The term “knowledge keeper” has become common in recent years in discussion of Indian residential schools (IRS), unmarked graves, and missing children.  The phrase may be defined in different ways, but it always refers to those versed in the traditions of First Nations, whether they are elders or have been instructed by elders.1 It is essentially a new term for those who know and pass on “oral tradition.”

 

Oral traditions are indispensable to human societies because they give meaning to our existence, foster identity, and convey rules of conduct.
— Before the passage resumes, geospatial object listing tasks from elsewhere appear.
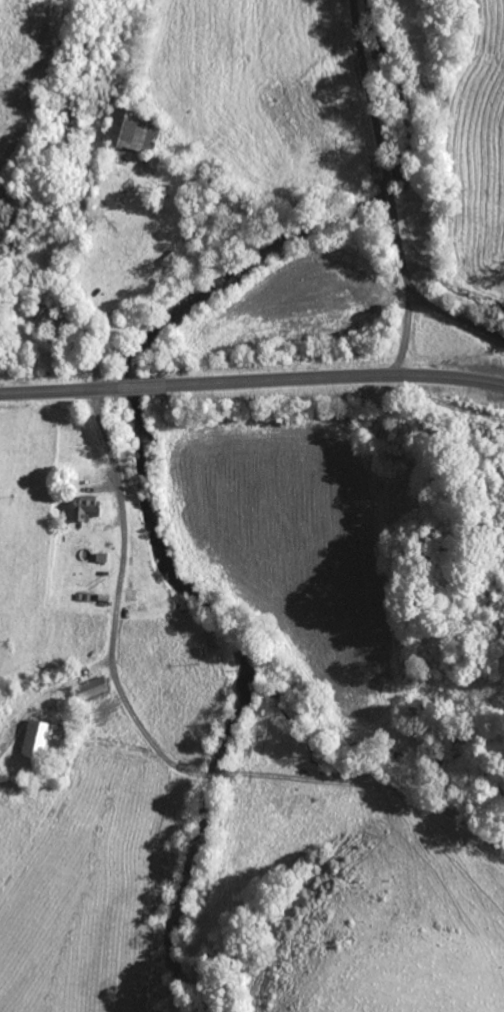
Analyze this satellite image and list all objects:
building: (133, 129)
road: (390, 197)
building: (52, 320)
road: (404, 329)
road: (252, 382)
building: (89, 510)
building: (136, 596)
road: (117, 604)
building: (94, 688)
building: (44, 740)
road: (223, 776)

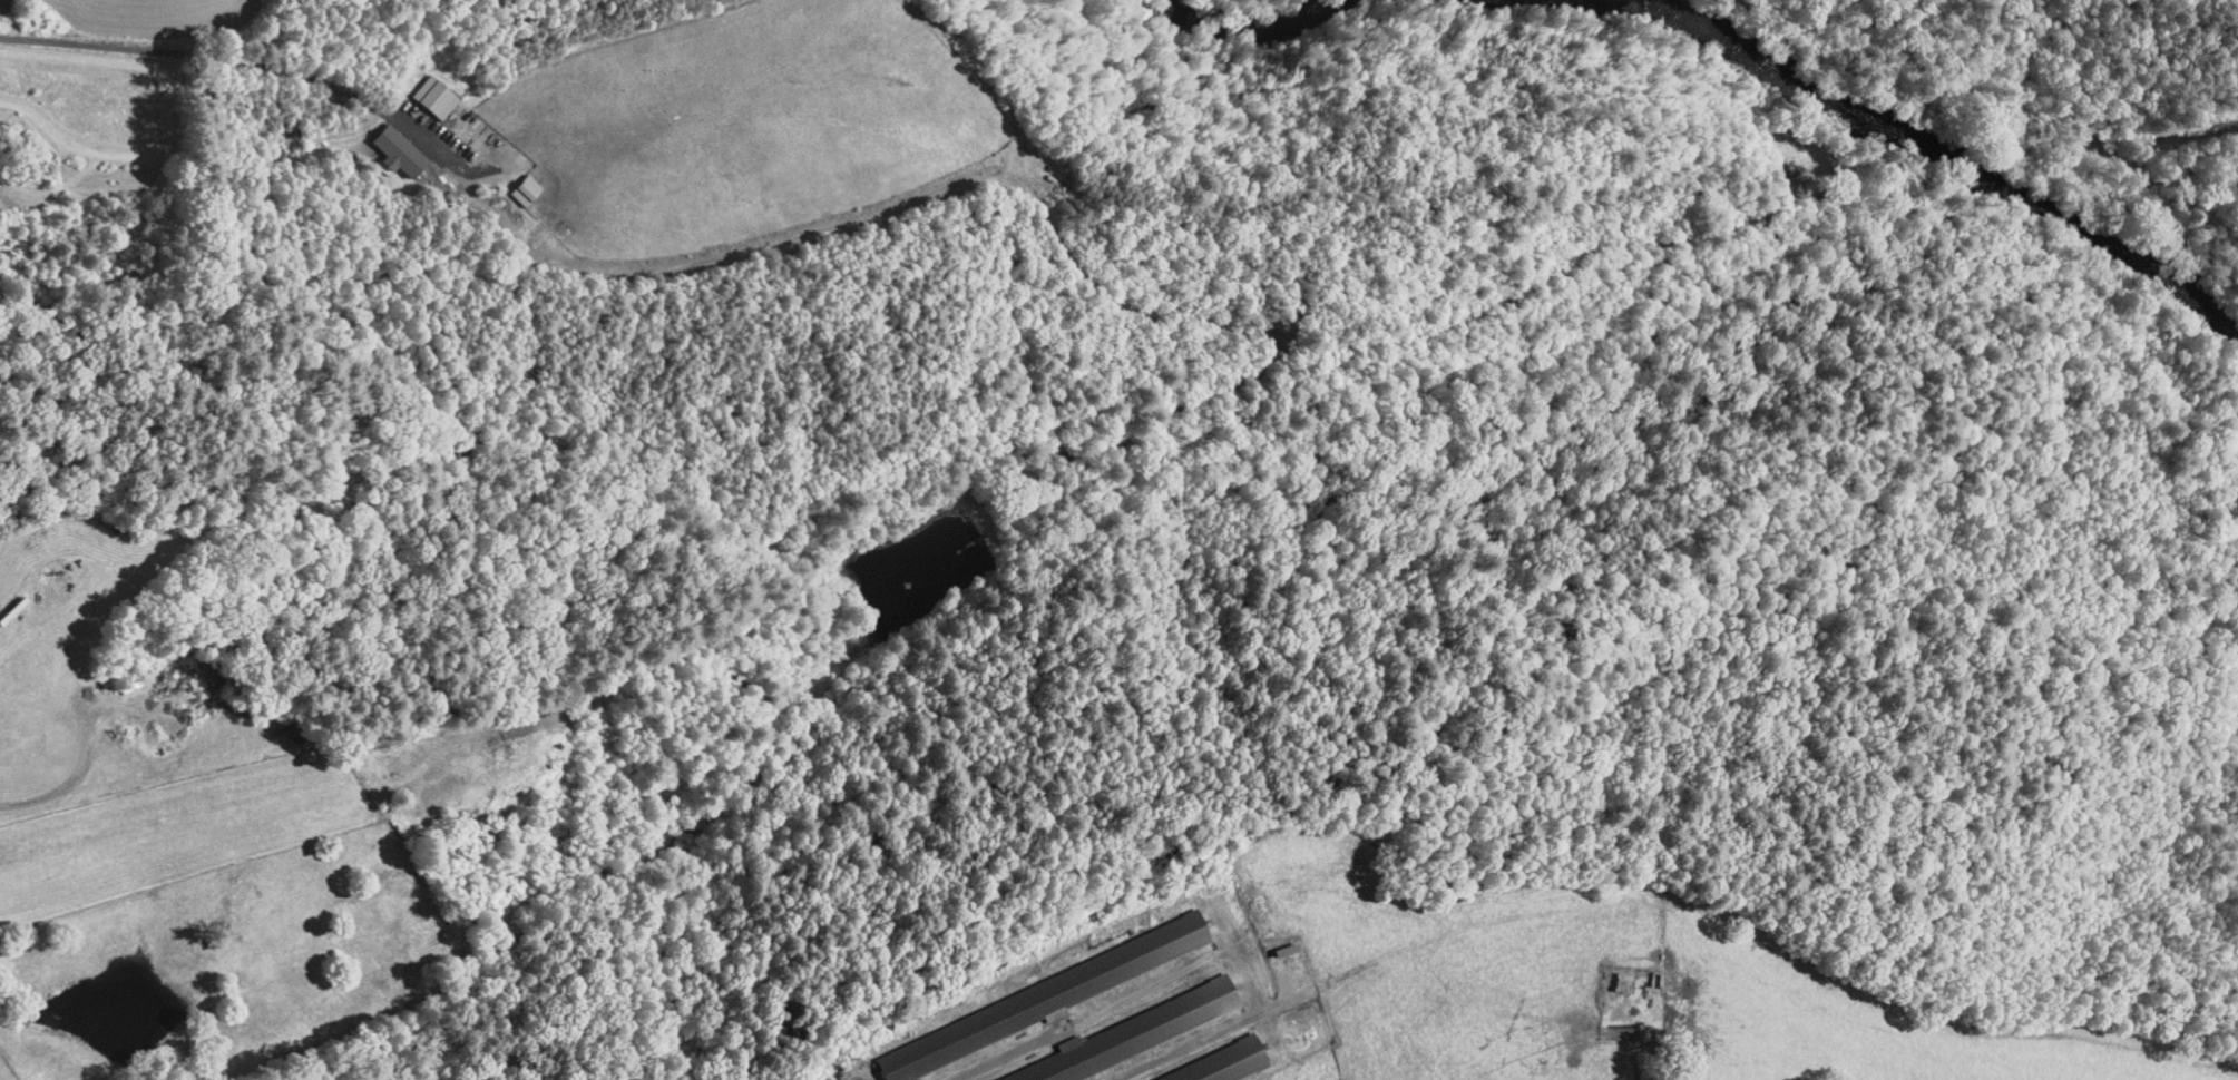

But no matter how important oral traditions may be, they are limited as sources for establishing historical facts.

 

All human memory is fallible, and that is just as true of First Nations as of other people.  What we remember as happening years ago often turns out to be mistaken when we compare memories with other people or with other sources of information.  The difficulty is compounded when memories are passed down across generations in the form of oral tradition, allowing misunderstandings to creep in.

 

When it is necessary to establish the truth of what really happened, it is unsafe to rely solely on individual memory or collective oral tradition.  It is essential to compare multiple sources of information to winnow out fact from fiction.  Historians, archeologists, and others who write about the past use written records, physical artifacts, DNA sequencing, and linguistic analysis as well as memory and oral tradition.  Similarly, courts of law admit oral testimony but rely upon cross-examination and documentary evidence as a check upon memory.   The work of psychologist Elizabeth Loftus shows how “false memory syndrome” sent many people to jail, unjustly accused of Satanic child abuse in day care centres, based on inadequately scrutinized testimony of children, parents, psychologists, and social workers.2

 

It is, therefore, mistaken to rely upon the statements of so-called “survivors,” i.e., those who attended IRS, as the gold standard of evidence about what happened in these schools.  Such statements are often based on childhood memories of what may have happened decades ago, or they may convey accounts received from other people such as friends, parents, and brothers and sisters.

 

Fortunately, we have many sources of evidence—documents that were composed contemporaneously with past events—that can be compared against each other and against oral tradition—to establish the historical truth about IRS.  These include the reports of Indian Agents and school inspectors, the diaries and memoirs of teachers and missionaries, the observations of visitors, and the recollections of former students.  Many of these sources can now be conveniently accessed through the website Indian Residential School Records – Native Residential Schools of Canada Researched, maintained by independent researcher Nina Green.

 

The public discussion of IRS abounds with lurid stories of children being shocked in electric chairs, drowned, thrown into furnaces, and roused in the middle of the night to dig graves for other children.  So far, none of these stories, no matter how often repeated, have been corroborated with any form of objective evidence.  In this highly emotional and politicized environment, nothing should be accepted as factual until multiple forms of evidence have been canvassed and compared.